Momo spuckte ihm seine rosa Milch entgegen. „Schöne Grüße von deinem Papi!"

„Hab keinen, du Penner."

„Merkst selber, wah? Dein Vater wollte wohl lieber in Arsch gefickt werden, statt deine Mutter zu vögeln." Momo stützte sich nach hinten ab und machte eine obszöne Hüftbewegung in seine Richtung.

„Ich fick dich gleich in den Arsch."

Mein Freund gab ein Würgegeräusch von sich. „Ich steh nicht so auf Spargel."

Skinny Ass streckte ihm den Mittelfinger hin und wandte sich wieder seinen Freunden zu.

„Erschieß mich, wenn ich mit dem rummachen sollte. Egal wie dicht ich bin. Das wäre echt widerlich." Momo drehte sich halb zu mir um. „Nein. Am besten erschießt du mich sofort, wenn ich auch nur in die Nähe von irgendwelchen Typen komme, wenn ich dicht bin."

„Klar. Hab meine Neunmillimeter immer dabei. Nur für den Fall." Ich saugte geräuschvoll an meinem Strohhalm und dachte an den Rückweg vom Parkhaus. „Digga. Soll ich dich eigentlich auch erschießen, wenn du versuchst, mir an die Wäsche zu gehen?" Als ich ihn die letzten Meter zu Schramme nach Hause hatte tragen müssen, hatte er mir die ganze Zeit unters Shirt gegrabbelt.

„Nein. Du bist süß." Er zuckte entzückt mit seinen Schultern und kraulte mir durch die Haare.

„Du bist so schwul, Alter."

„Hä?!" Er baute sich vor mir auf. „Hast du mich grad schwul genannt, du Wichser?"

Ich gackerte, weil der Anblick zu lächerlich war. Mit seiner Erdbeermilch in der Hand.

„Ich hetz meine Cousins auf dich, Digga. Die machen einmal BamBam und du bist Geschichte, Digga." Er boxte mit dem rosa Karton in die Luft, was mich nur noch mehr zum Lachen brachte. Das traurigste an der Sache war, dass das im Grunde überhaupt nicht witzig war. Denn obwohl Momo nichts sagte, wusste ich, dass er Angst hatte, dass seine älteren Cousins genau das mit ihm machen würden. Er wusste nicht, wie sie reagieren würden. Es war nur noch eine Frage der Zeit, bis sie das Video erreichte.
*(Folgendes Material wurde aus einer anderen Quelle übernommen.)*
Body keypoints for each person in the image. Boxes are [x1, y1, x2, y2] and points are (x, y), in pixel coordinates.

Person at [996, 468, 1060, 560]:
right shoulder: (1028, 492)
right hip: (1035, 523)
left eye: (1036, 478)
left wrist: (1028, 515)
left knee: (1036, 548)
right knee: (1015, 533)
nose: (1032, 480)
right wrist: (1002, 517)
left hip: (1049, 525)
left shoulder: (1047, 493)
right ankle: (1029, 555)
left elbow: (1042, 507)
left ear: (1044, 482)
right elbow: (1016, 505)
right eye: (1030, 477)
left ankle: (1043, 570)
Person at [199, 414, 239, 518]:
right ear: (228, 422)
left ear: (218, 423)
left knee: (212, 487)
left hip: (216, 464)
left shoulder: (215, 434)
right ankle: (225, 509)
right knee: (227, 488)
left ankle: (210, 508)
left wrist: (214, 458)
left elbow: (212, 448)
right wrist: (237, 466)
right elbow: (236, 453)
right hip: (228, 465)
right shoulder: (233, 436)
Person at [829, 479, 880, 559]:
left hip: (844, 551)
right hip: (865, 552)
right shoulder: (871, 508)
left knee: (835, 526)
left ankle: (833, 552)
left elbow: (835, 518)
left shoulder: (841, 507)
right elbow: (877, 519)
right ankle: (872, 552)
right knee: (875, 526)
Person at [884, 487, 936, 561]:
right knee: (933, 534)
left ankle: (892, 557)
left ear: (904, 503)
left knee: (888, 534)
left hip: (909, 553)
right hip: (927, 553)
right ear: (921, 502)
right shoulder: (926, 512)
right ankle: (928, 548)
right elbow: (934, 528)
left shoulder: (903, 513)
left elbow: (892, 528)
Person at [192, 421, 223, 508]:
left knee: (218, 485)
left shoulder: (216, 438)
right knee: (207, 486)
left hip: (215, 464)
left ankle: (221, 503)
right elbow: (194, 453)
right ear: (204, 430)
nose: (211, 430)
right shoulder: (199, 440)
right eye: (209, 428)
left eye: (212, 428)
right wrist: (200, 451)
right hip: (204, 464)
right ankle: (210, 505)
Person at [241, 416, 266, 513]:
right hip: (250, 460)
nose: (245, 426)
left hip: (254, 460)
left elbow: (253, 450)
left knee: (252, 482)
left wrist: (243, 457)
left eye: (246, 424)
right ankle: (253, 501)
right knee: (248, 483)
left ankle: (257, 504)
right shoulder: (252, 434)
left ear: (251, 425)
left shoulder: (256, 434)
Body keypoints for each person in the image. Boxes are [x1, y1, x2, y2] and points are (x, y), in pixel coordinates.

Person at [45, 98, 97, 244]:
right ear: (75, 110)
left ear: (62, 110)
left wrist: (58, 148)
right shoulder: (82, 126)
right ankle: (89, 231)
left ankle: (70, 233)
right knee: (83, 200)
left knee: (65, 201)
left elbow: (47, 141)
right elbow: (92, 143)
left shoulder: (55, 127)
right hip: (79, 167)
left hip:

Und die Kerle liefen nicht unbedingt mit Prideflaggen über den CSD. Die Jüngeren schienen noch ein Fünkchen Respekt vor Momo zu haben. Jedenfalls ließen sie sich nichts anmerken, wenn wir ihnen auf dem Schulflur begegneten. Fresse halten war die Devise. So wie Momo über Hamza und die anderen Älteren gegenüber seiner Eltern und den Onkels und Tanten die Fresse gehalten hatte. Verflucht sei diese verfickte Großfamilie. Und gleichzeitig wusste ich, dass wir schon so manches Mal fett in der Scheiße gesessen hätten, wenn genau diese verfickte Großfamilie nicht unsere Ärsche gerettet hätte. Denn diese Familie beschützte ihre Mitglieder. Deshalb war es unmöglich vorherzusagen, wie sie mit Momos Homosexualität umgehen würden.

Mein Freund senkte den Blick und fummelte an seinem Strohhalm herum. „Aber mal ohne Scheiß. Ein Teil von mir ist froh, dass es raus ist", sagte er so leise, dass selbst ich ihn kaum verstehen konnte. Momo hatte sich vorher nicht viel anders verhalten als jetzt. Hatte dumme Sprüche gerissen und an mir rumgefummelt als wäre ich seine feste Freundin. Was er bei jedem machte, den er irgendwie mochte. Im Grunde war er einfach schon immer er selbst gewesen. Es hatte nur nie einer weiter nachgefragt. Und durch das Video würde es nun auch keinen Sinn mehr machen, irgendwas abzustreiten. Momo war einfach Momo. Mit seinen Momo-Kulleraugen, dem Momo-Mundwerk und den Momo-Gesten, die er schon in der Grundschule gemacht hatte. Es war absurd zu behaupten, dass er nun ein anderer Mensch war, nur weil die meisten Leute in seiner Umgebung jetzt wussten, dass er Männer mochte.